For practical implementations the use of goal weakening can be
extremely important. It is my experience that a well-chosen goal
weakening operator may reduce parsing times by an order of
magnitude.

The goal weakening technique can also be used to eliminate typical instances of the problems concerning the occur check (discussed in the previous subsection). Coming back to the example in the previous subsection, if our first goal

x(f(X),X)were weakened into

x(f(_),_)then the problem would not occur. If we want to guarantee that no cyclic structures can be formed then we would need to define goal-weakening in such a way that no variable sharing occurs in the weakened goal.

An important question is how to come up with a good goal
weakening operator.

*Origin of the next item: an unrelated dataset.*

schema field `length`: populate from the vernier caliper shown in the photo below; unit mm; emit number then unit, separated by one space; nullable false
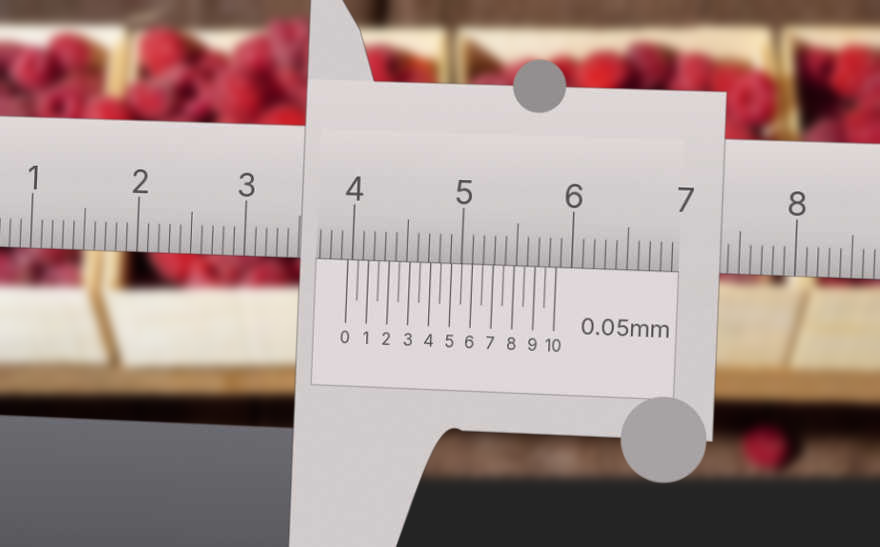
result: 39.6 mm
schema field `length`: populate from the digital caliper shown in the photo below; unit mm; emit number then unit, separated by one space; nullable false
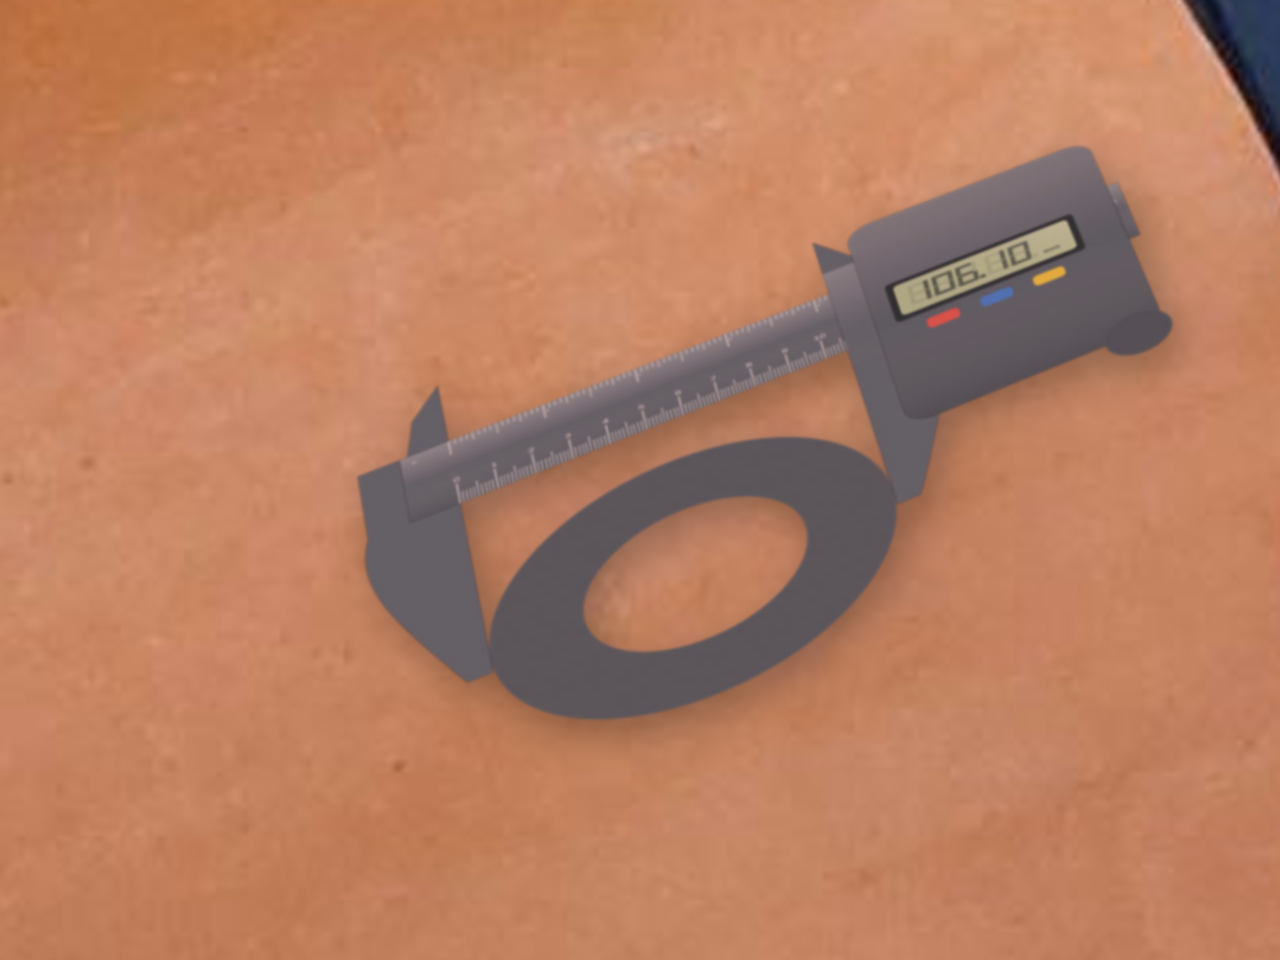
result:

For the experiments discussed in the final section
all goal weakening operators were chosen by hand, based on small
experiments and inspection of the goal table and item table. Even if
goal-weakening is reminiscent of Shieber's restriction operator
[19], the rules of the game are quite different:
in the former case as much information as possible is removed
without risking non-termination of the parser.
In the latter case
information is removed *until* the resulting parser terminates.
For the current version of the grammar of OVIS, it turned out that
weakening the goal category in such a way that all information below a
depth of 6 is replaced by fresh variables eliminated the problem caused
by the absence of the occur check; moreover this goal weakening
operator reduced parsing times substantially. In the latest version we
use different goal weakening operators for each different functor.

An interesting special case of goal-weakening is constituted by a goal-weakening operator which ignores all feature constraints, and hence only leaves the functor for each goal category. In this case the administration of the goal table can be simplified considerably (the table consists of ground facts, hence no subsumption checks are required). This technique is used in the MiMo2 grammar and the Alvey NL Tools grammar (both discussed in section 7).

1998-09-24